Hu Submits NIH R01 Application
Kudos to Xiao Hu, professor, and his entire team for the submission of their NIH R01 application entitled "Extremely Scaling up Training Data Size for Learning Accurate Ambulatory Atrial Fibrillation Detection." This proposal requests funding for a five-year period with a start date of September 1.
Atrial fibrillation and atrial flutter (AF, collectively referred here) together are the most common arrhythmia affecting 33.5 million people globally with a growing prevalence. AF is associated with significant morbidity and mortality, including 20% of all strokes, 33% of hospitalizations related to cardiac arrhythmias, and a two-fold increase in risk of death. Long term AF may result in cognitive decline and dementia and precipitate heart failure. However, the most dreaded complication of AF is ischemic stroke. Therefore, diagnosis of AF at scale holds the key to reduce various risks associated with AF. However, this goal is not achieved yet even though a constellation of enabling technologies for AF diagnosis at scale is already available. Modest performance of PPG-based AF algorithm remains a critical impediment to fully realize its potential as a widely available AF-screening tool at scale. Our novel strategy to label a large EHR-linked repository of physiological signals will result in a database of millions of records of AF and non-AF – an unprecedented asset for the research community to fully exploit the power of deep neural networks to develop accurate PPG-based AF algorithm to enable AF diagnosis at scale.
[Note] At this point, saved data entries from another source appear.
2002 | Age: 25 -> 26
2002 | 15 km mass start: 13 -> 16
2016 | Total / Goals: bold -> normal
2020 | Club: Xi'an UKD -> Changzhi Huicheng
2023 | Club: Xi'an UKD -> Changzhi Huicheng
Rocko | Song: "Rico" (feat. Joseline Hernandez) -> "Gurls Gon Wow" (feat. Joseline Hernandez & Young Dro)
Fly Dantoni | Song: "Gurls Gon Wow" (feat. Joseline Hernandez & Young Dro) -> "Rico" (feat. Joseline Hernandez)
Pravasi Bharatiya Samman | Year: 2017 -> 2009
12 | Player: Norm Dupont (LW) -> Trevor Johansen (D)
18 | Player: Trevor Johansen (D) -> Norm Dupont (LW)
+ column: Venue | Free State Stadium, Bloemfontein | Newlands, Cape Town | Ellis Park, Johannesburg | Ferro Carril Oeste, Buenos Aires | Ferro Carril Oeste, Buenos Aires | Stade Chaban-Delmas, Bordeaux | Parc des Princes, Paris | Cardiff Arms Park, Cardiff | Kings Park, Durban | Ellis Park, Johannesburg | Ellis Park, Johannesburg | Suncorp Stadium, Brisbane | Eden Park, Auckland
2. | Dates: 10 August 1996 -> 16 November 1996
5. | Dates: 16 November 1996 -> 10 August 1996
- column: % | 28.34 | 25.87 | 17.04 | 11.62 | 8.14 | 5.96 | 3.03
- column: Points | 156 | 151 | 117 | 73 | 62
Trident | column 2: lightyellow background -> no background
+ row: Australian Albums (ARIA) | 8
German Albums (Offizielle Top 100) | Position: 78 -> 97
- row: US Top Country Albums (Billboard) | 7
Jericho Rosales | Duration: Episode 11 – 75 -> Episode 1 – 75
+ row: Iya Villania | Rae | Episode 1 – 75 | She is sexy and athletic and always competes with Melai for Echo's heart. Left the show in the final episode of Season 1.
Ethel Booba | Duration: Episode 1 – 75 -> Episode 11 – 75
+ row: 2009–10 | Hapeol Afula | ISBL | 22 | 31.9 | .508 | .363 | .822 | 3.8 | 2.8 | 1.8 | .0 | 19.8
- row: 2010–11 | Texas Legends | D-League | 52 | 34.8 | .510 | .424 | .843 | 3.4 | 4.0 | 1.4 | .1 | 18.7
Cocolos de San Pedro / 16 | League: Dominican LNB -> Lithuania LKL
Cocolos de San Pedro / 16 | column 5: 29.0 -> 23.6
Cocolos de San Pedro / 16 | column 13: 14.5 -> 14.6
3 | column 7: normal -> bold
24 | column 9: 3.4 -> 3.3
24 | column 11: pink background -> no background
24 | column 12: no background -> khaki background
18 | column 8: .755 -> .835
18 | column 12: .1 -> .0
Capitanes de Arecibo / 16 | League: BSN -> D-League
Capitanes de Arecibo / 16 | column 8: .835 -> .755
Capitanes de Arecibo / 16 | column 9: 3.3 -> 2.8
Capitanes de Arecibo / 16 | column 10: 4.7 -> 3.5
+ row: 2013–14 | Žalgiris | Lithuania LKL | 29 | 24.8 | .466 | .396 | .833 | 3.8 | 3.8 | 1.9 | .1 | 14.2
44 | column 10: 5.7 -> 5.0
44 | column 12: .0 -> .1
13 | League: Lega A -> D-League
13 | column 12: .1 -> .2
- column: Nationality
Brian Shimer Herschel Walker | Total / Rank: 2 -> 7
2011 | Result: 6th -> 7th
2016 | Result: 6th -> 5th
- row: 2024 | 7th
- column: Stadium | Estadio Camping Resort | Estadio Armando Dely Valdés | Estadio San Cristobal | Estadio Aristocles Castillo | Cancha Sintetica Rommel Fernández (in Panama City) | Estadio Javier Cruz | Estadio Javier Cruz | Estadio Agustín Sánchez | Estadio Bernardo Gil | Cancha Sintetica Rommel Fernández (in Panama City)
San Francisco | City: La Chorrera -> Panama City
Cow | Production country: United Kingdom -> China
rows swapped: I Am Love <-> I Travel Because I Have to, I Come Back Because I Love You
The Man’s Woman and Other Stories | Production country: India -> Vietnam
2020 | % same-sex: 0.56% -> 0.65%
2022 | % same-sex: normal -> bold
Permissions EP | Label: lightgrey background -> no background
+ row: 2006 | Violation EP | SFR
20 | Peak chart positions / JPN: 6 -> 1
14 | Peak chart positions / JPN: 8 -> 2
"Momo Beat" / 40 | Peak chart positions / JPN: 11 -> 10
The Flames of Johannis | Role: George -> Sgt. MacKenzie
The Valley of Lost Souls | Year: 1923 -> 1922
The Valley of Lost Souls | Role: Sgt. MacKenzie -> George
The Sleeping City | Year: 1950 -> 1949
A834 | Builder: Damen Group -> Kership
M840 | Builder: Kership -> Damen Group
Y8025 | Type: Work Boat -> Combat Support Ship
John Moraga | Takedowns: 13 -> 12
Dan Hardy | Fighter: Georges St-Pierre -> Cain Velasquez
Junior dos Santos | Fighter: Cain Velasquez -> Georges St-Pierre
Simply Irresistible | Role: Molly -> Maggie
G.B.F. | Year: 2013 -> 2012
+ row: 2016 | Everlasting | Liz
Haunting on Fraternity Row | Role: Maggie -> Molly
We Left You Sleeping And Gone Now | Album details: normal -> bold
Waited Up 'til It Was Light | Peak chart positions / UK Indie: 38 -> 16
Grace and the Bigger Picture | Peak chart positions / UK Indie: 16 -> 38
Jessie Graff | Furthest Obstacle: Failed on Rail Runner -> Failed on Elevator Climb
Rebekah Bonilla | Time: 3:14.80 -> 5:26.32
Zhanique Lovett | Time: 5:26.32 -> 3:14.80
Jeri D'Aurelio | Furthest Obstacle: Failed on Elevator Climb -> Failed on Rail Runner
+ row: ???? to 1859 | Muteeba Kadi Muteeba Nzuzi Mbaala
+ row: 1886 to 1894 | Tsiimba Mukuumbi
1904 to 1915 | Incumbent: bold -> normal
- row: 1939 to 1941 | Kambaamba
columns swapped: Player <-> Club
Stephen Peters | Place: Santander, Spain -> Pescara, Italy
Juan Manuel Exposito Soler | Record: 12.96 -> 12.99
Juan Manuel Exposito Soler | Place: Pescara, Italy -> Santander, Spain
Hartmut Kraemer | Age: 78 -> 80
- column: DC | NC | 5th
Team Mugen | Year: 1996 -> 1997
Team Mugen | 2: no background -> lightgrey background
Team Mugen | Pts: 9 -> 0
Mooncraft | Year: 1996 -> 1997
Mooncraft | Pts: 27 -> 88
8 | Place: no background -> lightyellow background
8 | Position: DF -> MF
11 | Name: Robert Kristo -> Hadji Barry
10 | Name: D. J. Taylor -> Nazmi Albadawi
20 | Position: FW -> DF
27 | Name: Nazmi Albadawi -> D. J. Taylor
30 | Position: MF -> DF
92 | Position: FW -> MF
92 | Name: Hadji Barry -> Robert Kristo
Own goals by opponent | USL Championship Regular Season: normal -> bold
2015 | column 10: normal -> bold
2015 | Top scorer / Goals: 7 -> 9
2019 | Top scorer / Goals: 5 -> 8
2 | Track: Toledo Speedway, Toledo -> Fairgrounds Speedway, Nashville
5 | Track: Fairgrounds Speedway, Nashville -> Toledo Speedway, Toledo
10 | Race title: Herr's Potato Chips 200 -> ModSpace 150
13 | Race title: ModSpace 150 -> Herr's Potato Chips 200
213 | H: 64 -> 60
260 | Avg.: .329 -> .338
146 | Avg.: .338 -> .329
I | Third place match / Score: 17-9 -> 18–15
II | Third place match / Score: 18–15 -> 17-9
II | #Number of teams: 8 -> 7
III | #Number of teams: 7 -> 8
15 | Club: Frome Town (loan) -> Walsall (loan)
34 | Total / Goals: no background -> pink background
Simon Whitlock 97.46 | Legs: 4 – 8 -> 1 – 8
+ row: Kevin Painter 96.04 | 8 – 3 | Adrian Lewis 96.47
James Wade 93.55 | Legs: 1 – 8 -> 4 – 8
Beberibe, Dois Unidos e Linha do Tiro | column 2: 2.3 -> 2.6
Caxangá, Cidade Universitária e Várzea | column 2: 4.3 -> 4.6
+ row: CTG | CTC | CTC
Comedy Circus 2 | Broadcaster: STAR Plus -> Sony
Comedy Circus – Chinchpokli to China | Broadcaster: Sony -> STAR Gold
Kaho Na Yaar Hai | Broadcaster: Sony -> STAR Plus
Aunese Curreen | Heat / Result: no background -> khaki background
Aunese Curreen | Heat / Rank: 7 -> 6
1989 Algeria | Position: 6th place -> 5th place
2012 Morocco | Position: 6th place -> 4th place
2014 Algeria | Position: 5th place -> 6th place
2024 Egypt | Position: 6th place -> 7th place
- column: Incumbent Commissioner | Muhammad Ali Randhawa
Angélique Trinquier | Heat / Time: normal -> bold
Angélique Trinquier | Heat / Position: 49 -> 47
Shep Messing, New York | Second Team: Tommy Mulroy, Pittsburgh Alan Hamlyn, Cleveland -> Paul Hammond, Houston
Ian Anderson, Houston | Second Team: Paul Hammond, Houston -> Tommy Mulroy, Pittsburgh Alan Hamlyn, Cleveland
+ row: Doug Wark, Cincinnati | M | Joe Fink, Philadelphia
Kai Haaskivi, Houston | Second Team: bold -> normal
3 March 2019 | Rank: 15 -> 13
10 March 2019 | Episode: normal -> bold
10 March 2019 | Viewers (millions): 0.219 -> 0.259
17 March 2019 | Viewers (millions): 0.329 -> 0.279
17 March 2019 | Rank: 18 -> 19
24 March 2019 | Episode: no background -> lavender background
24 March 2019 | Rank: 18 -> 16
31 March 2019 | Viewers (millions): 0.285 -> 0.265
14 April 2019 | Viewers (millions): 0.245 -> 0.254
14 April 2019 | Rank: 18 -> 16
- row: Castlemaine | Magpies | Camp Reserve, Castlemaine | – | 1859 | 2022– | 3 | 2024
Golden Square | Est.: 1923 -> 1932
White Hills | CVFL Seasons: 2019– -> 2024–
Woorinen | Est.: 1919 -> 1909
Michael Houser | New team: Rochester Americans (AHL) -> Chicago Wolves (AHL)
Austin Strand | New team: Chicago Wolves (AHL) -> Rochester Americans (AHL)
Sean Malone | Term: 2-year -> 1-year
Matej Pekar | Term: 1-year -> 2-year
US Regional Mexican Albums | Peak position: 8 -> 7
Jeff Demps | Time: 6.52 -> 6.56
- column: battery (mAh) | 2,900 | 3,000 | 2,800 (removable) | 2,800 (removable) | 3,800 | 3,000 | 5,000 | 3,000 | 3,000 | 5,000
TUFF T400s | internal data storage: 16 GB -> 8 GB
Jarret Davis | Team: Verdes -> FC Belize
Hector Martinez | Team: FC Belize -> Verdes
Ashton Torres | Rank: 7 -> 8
Specifically, we will pursue the following three aims: 1) To develop PPG-based AF detection algorithms based on a large EHR-linked physiological signal repository and validate the algorithms on prospective data from free-living settings; 2) To develop transfer learning approaches to individualize PPG detection algorithms; 3) To develop neural network compression approaches to enable AF detection on edge devices.